U.S. crude oil and fuel stockpiles fell last week, as demand continued to outstrip supply, with commercial crude inventories drawing down even as more strategic reserves entered the market.

Crude inventories fell by 5.1 million barrels in the week to May 27 to 414.7 million barrels, compared with analysts’ expectations in a Reuters poll for a 1.3 million-barrel drop.

The fall comes even though the U.S. government released more than 5 million barrels of reserves in the most recent week and as net crude imports rose by 83,000 bbl/d, the EIA said.

Refining runs fell by 236,000 bbl/d last week, the EIA said, dropping the overall utilization rate 0.6 percentage point to 92.6% nationwide, which is still seasonally strong, as the U.S. moves into peak summer driving season.
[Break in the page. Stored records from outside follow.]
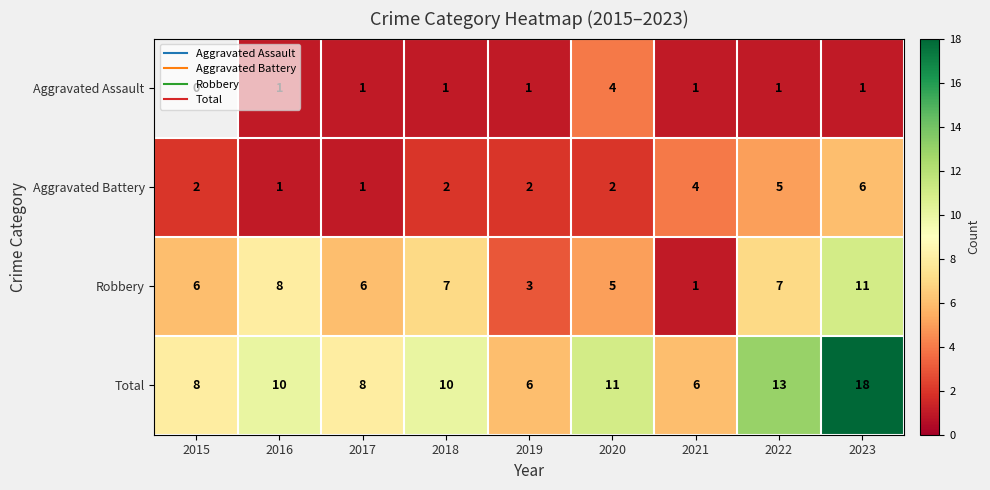

Where is Robbery nearest to the value 6?

2015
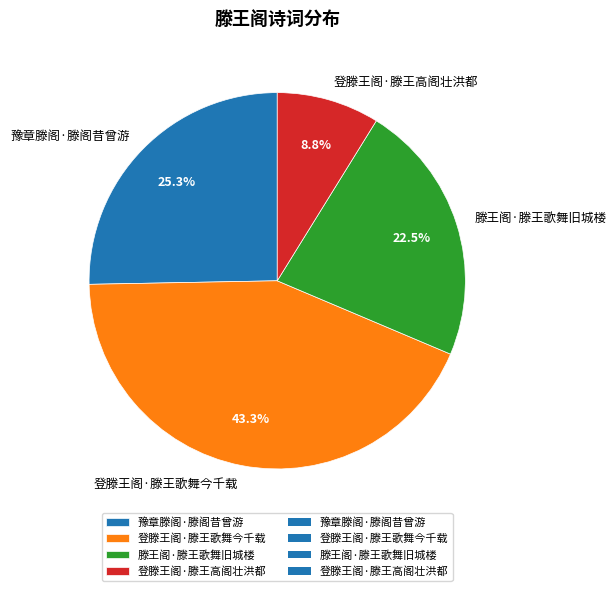

How many segments does this pie chart have?

4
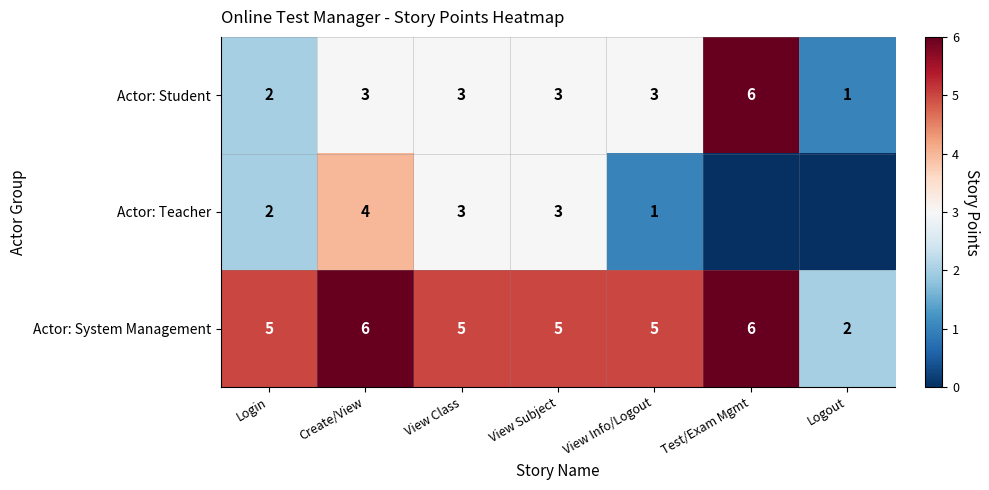

How many Actor: Student values are between 2 and 3?

5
“Gasoline inventories showed a draw as implied demand kicked higher, despite record prices at the pump, while distillate inventories showed a minor draw too amid a tick higher in implied demand,” said Matt Smith, lead oil analyst, Americas, at Kpler.
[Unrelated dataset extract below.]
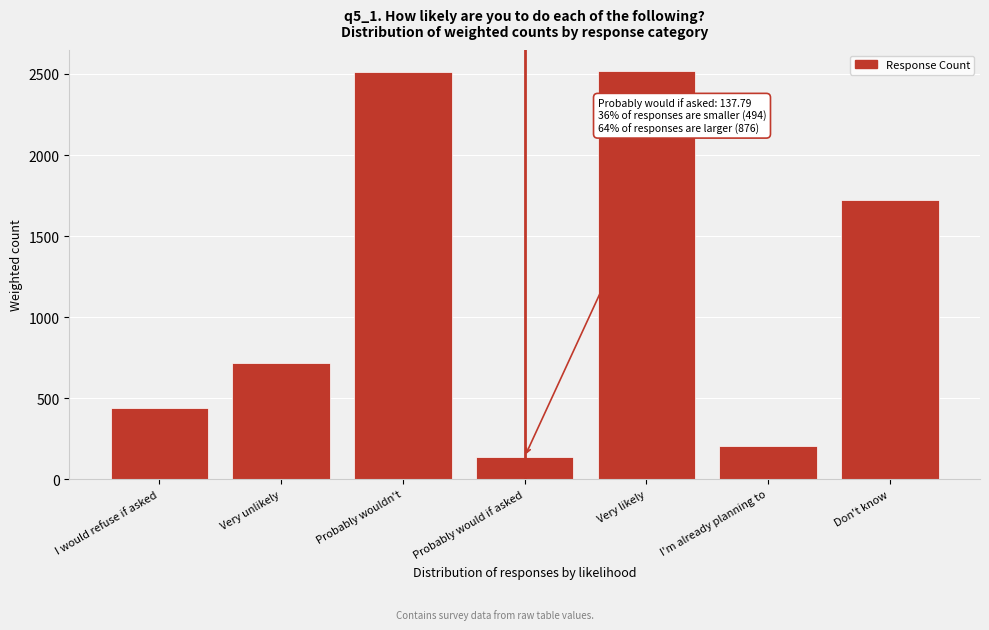

What is the difference between the maximum and minimum values?

2383.5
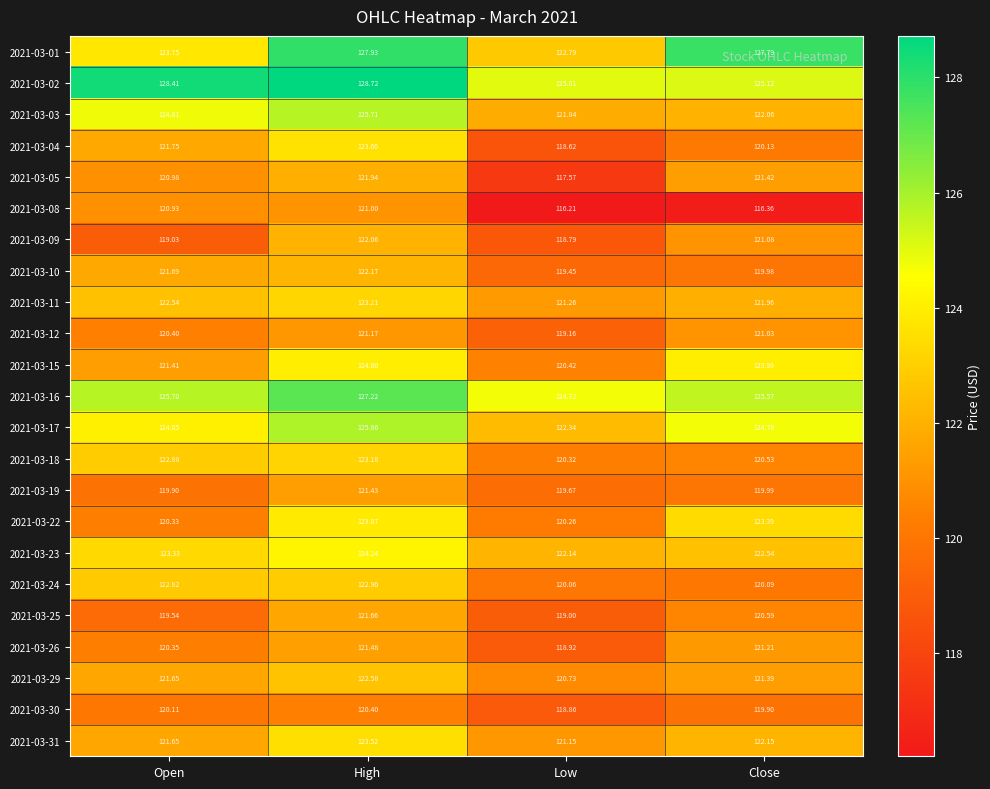

Which label corresponds to the largest value in the chart?

High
U.S. gasoline stocks were only marginally lower, declining by 711,000 barrels in the week, while distillate stockpiles, which include diesel and heating oil, dipped by 530,000 barrels.

Distillate stocks remain at all-time lows on the U.S. East Coast, which has few refineries and depends on transit from other parts of the United States and foreign imports. Refining use on the East Coast is running at more than 98%, highest in nearly four years.

Oil prices moved up after the data, with U.S. crude gaining $1.13, or 1%, to $116.38/bbl, and Brent up 96 cents to $117.27/bbl as of 11:32 a.m. EDT (1532 GMT).